Se non si rinviene nell’ordinamento italiano una misura adeguata, effettiva, a cui si aggiungono l’equivalenza (nella specie in Italia, con il privato), dissuasiva (come si è visto più aumenta il periodo di precariato, meno è incisiva la misura), occorre dichiarare che osta (la normativa che dispone) il divieto di costituzione di un rapporto di lavoro.
In concreto qual’è stata la richiesta formulata ai Giudici costituzionali?
Abbiamo chiesto che la Corte, con lo strumento che riterrà più opportuno, dovrà fare chiarezza e invitare il legislatore a regolarizzare la situazione accertando e dichiarando il diritto dei lavoratori pubblici all’applicazioni dell’art. 5 comma 4 bis, ora 19 del D.Lgs. 81 del 2015 (n.d.r. la norma prevede che in caso di superamento del limite di 36 mesi per i contratti a termine si ha la trasformazione del rapporto a tempo indeterminato).
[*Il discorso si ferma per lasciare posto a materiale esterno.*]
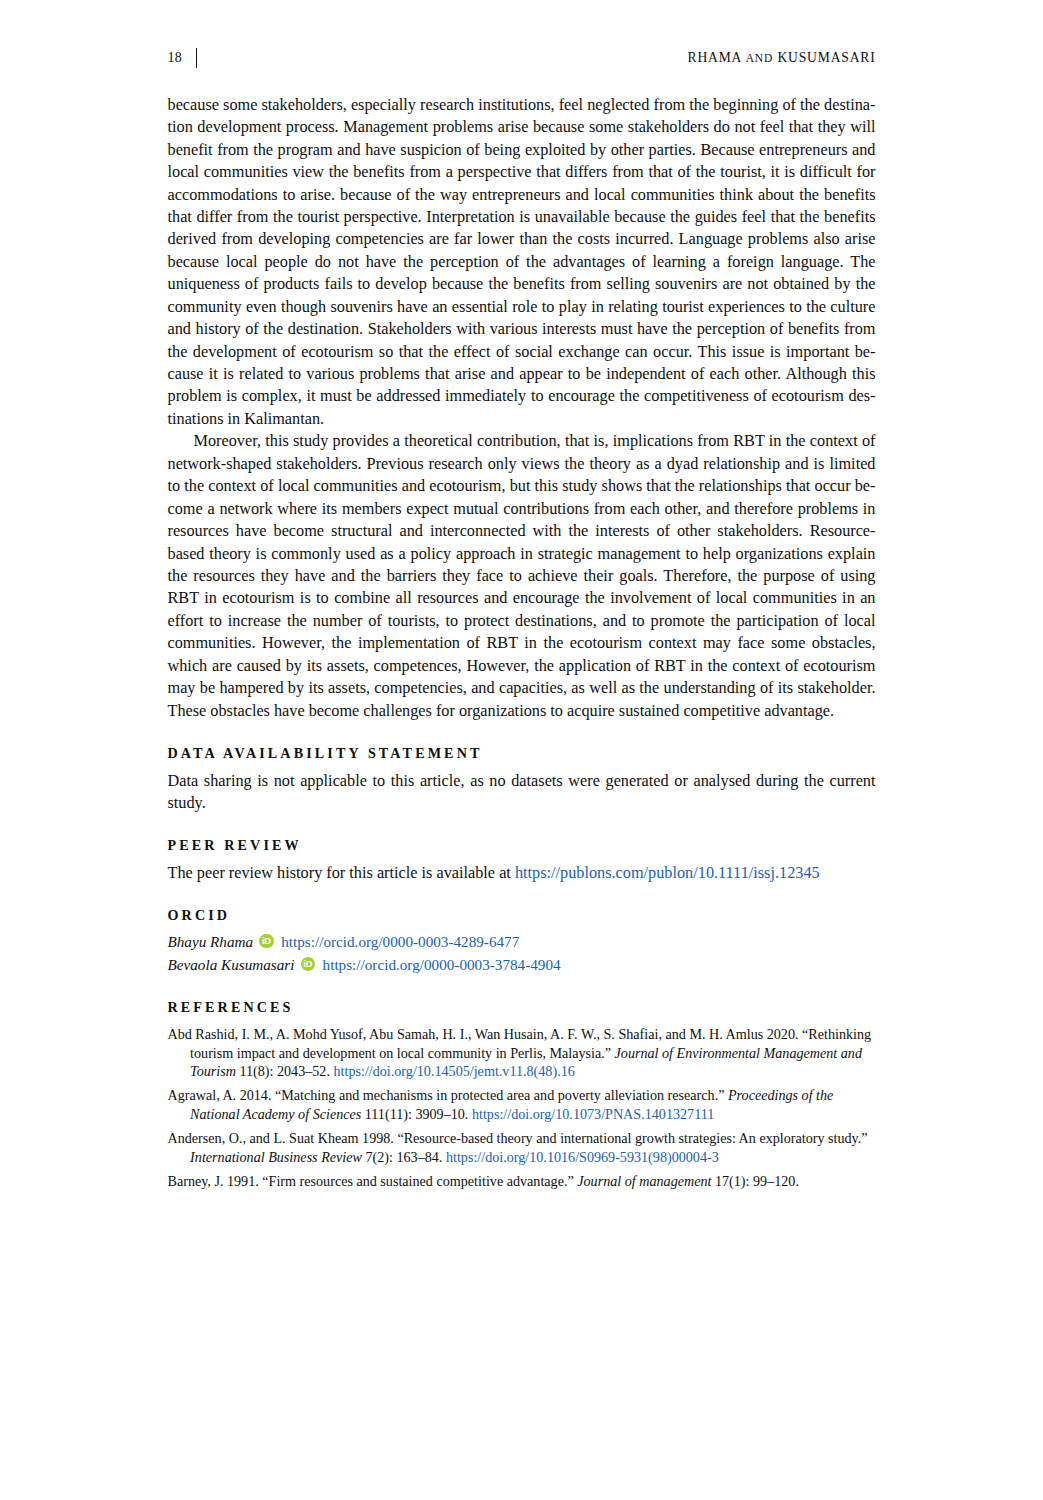18 RHAMA and KUSUMASARI
because some stakeholders, especially research institutions, feel neglected from the beginning of the destination development process. Management problems arise because some stakeholders do not feel that they will benefit from the program and have suspicion of being exploited by other parties. Because entrepreneurs and local communities view the benefits from a perspective that differs from that of the tourist, it is difficult for accommodations to arise. because of the way entrepreneurs and local communities think about the benefits that differ from the tourist perspective. Interpretation is unavailable because the guides feel that the benefits derived from developing competencies are far lower than the costs incurred. Language problems also arise because local people do not have the perception of the advantages of learning a foreign language. The uniqueness of products fails to develop because the benefits from selling souvenirs are not obtained by the community even though souvenirs have an essential role to play in relating tourist experiences to the culture and history of the destination. Stakeholders with various interests must have the perception of benefits from the development of ecotourism so that the effect of social exchange can occur. This issue is important because it is related to various problems that arise and appear to be independent of each other. Although this problem is complex, it must be addressed immediately to encourage the competitiveness of ecotourism destinations in Kalimantan.
Moreover, this study provides a theoretical contribution, that is, implications from RBT in the context of network-shaped stakeholders. Previous research only views the theory as a dyad relationship and is limited to the context of local communities and ecotourism, but this study shows that the relationships that occur become a network where its members expect mutual contributions from each other, and therefore problems in resources have become structural and interconnected with the interests of other stakeholders. Resource-based theory is commonly used as a policy approach in strategic management to help organizations explain the resources they have and the barriers they face to achieve their goals. Therefore, the purpose of using RBT in ecotourism is to combine all resources and encourage the involvement of local communities in an effort to increase the number of tourists, to protect destinations, and to promote the participation of local communities. However, the implementation of RBT in the ecotourism context may face some obstacles, which are caused by its assets, competences, However, the application of RBT in the context of ecotourism may be hampered by its assets, competencies, and capacities, as well as the understanding of its stakeholder. These obstacles have become challenges for organizations to acquire sustained competitive advantage.
Data availability statement
Data sharing is not applicable to this article, as no datasets were generated or analysed during the current study.
Peer review
The peer review history for this article is available at https://publons.com/publon/10.1111/issj.12345
ORCID
Bhayu Rhama https://orcid.org/0000-0003-4289-6477
Bevaola Kusumasari https://orcid.org/0000-0003-3784-4904
References
Abd Rashid, I. M., A. Mohd Yusof, Abu Samah, H. I., Wan Husain, A. F. W., S. Shafiai, and M. H. Amlus 2020. “Rethinking tourism impact and development on local community in Perlis, Malaysia.” Journal of Environmental Management and Tourism 11(8): 2043–52. https://doi.org/10.14505/jemt.v11.8(48).16
Agrawal, A. 2014. “Matching and mechanisms in protected area and poverty alleviation research.” Proceedings of the National Academy of Sciences 111(11): 3909–10. https://doi.org/10.1073/PNAS.1401327111
Andersen, O., and L. Suat Kheam 1998. “Resource-based theory and international growth strategies: An exploratory study.” International Business Review 7(2): 163–84. https://doi.org/10.1016/S0969-5931(98)00004-3
Barney, J. 1991. “Firm resources and sustained competitive advantage.” Journal of management 17(1): 99–120.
Abbiamo anche evidenziato, alla fine, che il Presidente della Repubblica, già estensore dell’ordinanza n.207/2013 della Corte costituzionale di rinvio pregiudiziale (n.d.r. alla Corte di Giustizia), con decreto n.29/C/2016 ha disposto la stabilizzazione dei precari del Quirinale che hanno maturato i 36 mesi, in applicazione (non obbligata per l’Organo costituzionale) della normativa interna (art.5, comma 4-bis, d.lgs. n.368/2001) e dei principi europei (sentenza Mascolo), dando un chiaro segnale in questa direzione anche alla Consulta.
Quale esito ci si attende dall’udienza del 17 maggio?
Ci risulta, da fonti di stampa ben informate, che a seguito della discussione la Corte non abbia deciso il giorno stesso, rinviando ad altra Camera di consiglio per acquisire informazioni più dettagliate sull’effettività della legge n.107, da noi negata senza che l’avvocatura dello Stato abbia replicato alcunché sul punto.
Evidentemente, i problemi che sono stati esposti in discussione potrebbero aver indotto il Supremo Collegio ad una più ponderata riflessione.
La questione resta ancora aperta, attendiamo quindi il prossimo passo dei Giudici costituzionali.